YOUR TASK
Looking through the records that follow, determine how many lines contain "shoulder" and reply with that number alone.

[[ THE DATA open ]]

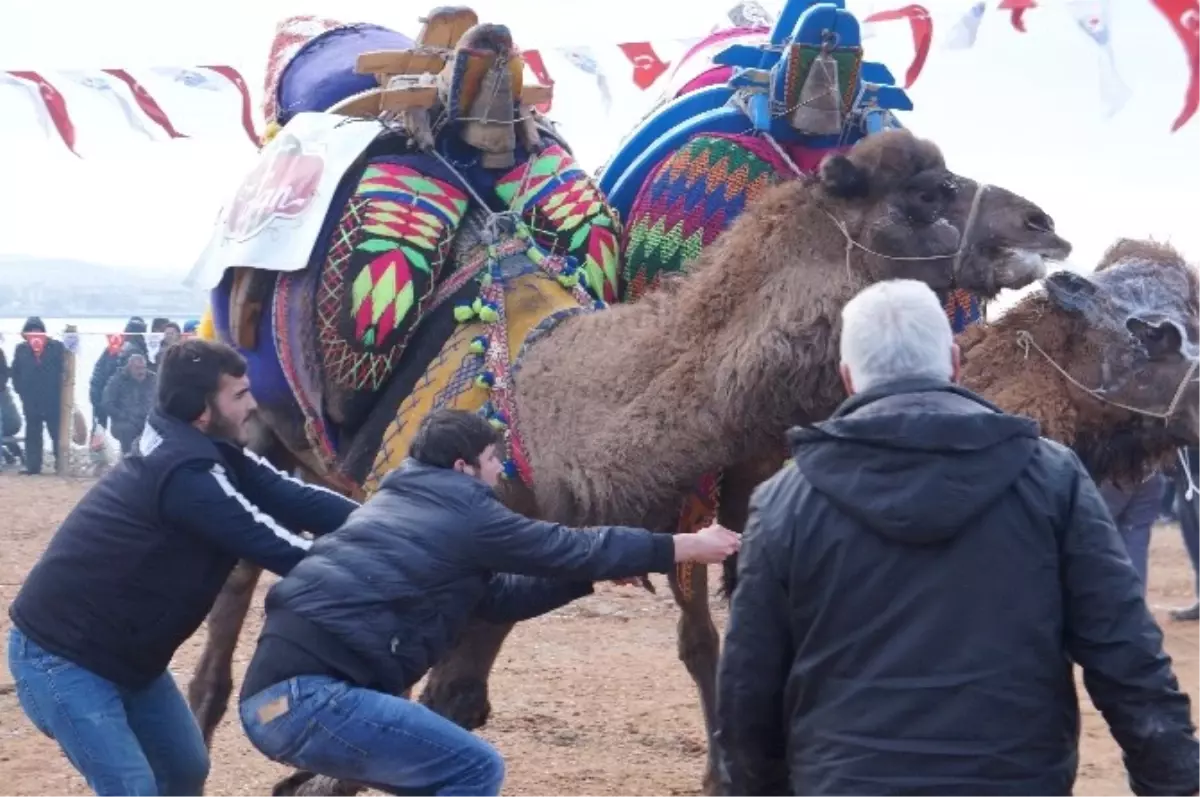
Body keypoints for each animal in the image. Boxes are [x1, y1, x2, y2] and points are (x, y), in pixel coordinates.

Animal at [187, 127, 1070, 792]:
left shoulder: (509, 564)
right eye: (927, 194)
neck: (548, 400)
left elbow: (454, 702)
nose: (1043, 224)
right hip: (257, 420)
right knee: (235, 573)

[[ THE DATA closed ]]
[[ THE DATA open ]]

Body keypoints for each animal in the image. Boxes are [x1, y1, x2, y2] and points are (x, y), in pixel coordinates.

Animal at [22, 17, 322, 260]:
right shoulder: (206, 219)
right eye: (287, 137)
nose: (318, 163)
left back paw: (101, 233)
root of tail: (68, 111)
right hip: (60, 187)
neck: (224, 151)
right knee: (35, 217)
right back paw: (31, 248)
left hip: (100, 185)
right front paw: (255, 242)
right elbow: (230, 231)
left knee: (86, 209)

[[ THE DATA closed ]]
[[ THE DATA open ]]

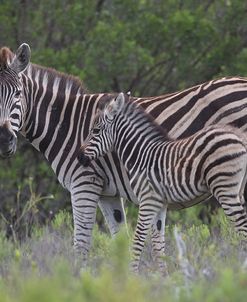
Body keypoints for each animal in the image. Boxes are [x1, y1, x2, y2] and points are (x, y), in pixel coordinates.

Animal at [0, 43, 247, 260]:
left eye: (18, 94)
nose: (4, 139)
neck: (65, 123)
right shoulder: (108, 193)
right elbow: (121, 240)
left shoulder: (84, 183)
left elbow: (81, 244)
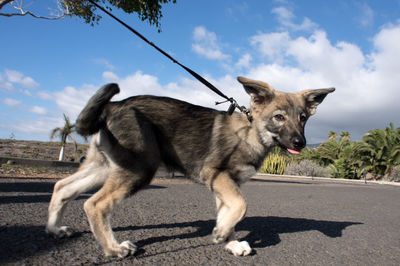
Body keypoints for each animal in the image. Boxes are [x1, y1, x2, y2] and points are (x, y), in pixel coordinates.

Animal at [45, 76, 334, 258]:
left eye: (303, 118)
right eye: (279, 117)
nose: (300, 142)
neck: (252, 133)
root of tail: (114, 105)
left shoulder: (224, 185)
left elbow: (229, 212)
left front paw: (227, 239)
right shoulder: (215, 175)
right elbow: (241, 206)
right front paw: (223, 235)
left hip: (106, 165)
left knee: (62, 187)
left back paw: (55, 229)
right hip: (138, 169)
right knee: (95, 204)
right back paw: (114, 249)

[[ THE DATA closed ]]

SOLUTION BELOW
6